= Loma Bosa =

Loma Bosa (also known as simply Loma) was one of the 77 woredas in the SWE Region of Ethiopia. Part of the Dawro Zone, Loma Bosa was bordered on the south by the Dissa Wereda, on the west by Mareka, on the northwest by Mareka Gena, on the north by the Zaba Gazo, and on the east by the Wolayita Zone; the Omo River defined Loma Bose's boundary on the northeast, east and south.
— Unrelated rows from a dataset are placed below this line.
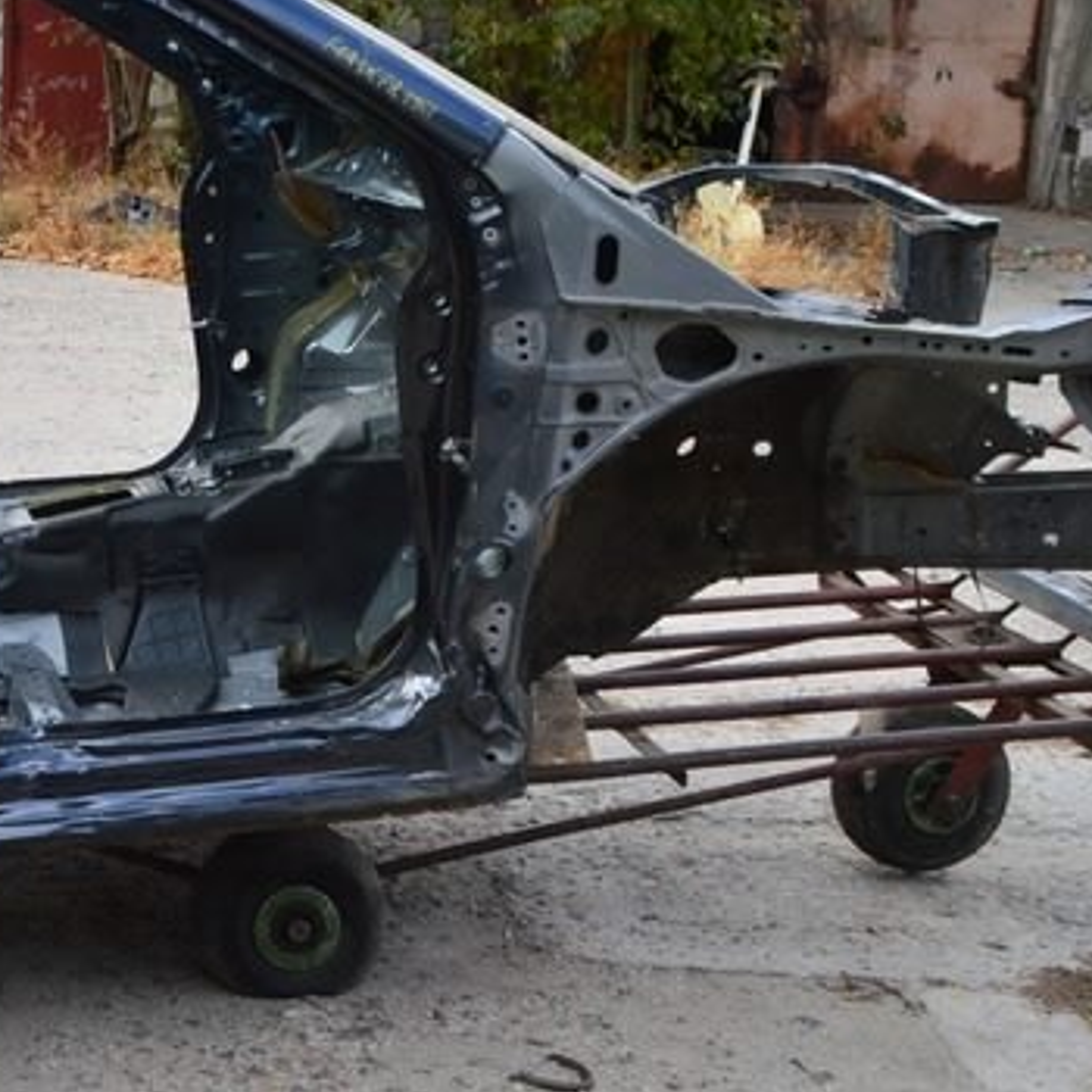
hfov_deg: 23.1
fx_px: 2391
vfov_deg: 25.6
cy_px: 360
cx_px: -296
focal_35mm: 67
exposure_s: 1/160
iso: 400
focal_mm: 18
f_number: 10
The major town in Loma Bosa was Gessa town.

== Demographics ==
Based on figures published by the Central Statistical Agency in 2005, this woreda has an estimated total population of 131,160, of whom 67,184 were men and 63,976 were women; 1,364 or 1.04% of its population are urban dwellers, which is less than the Zone average of 8.5%. With an estimated area of 1,980.63 square kilometers, Loma Bosa has an estimated population density of 66.2 people per square kilometer, which is less than the Zone average of 156.5.

The 1994 national census reported a total population for this woreda of 92,893 of whom 45,334 were males and 47,559 were females; 753 or 0.81% of its population were urban dwellers. The two largest ethnic groups reported in Loma Bosa were the Kullo (97.29%), and the Amhara (1.15%); all other ethnic groups made up 1.56% of the population. Kullo was the dominant first language spoken by 99.66% of the inhabitants; the remaining 0.34% spoke all other primary languages reported. Concerning religious beliefs, the 1994 census reported that 43.03% of the population said they observed traditional religions, 29.39% practiced Ethiopian Orthodox Christianity, and 25.8% were Protestants.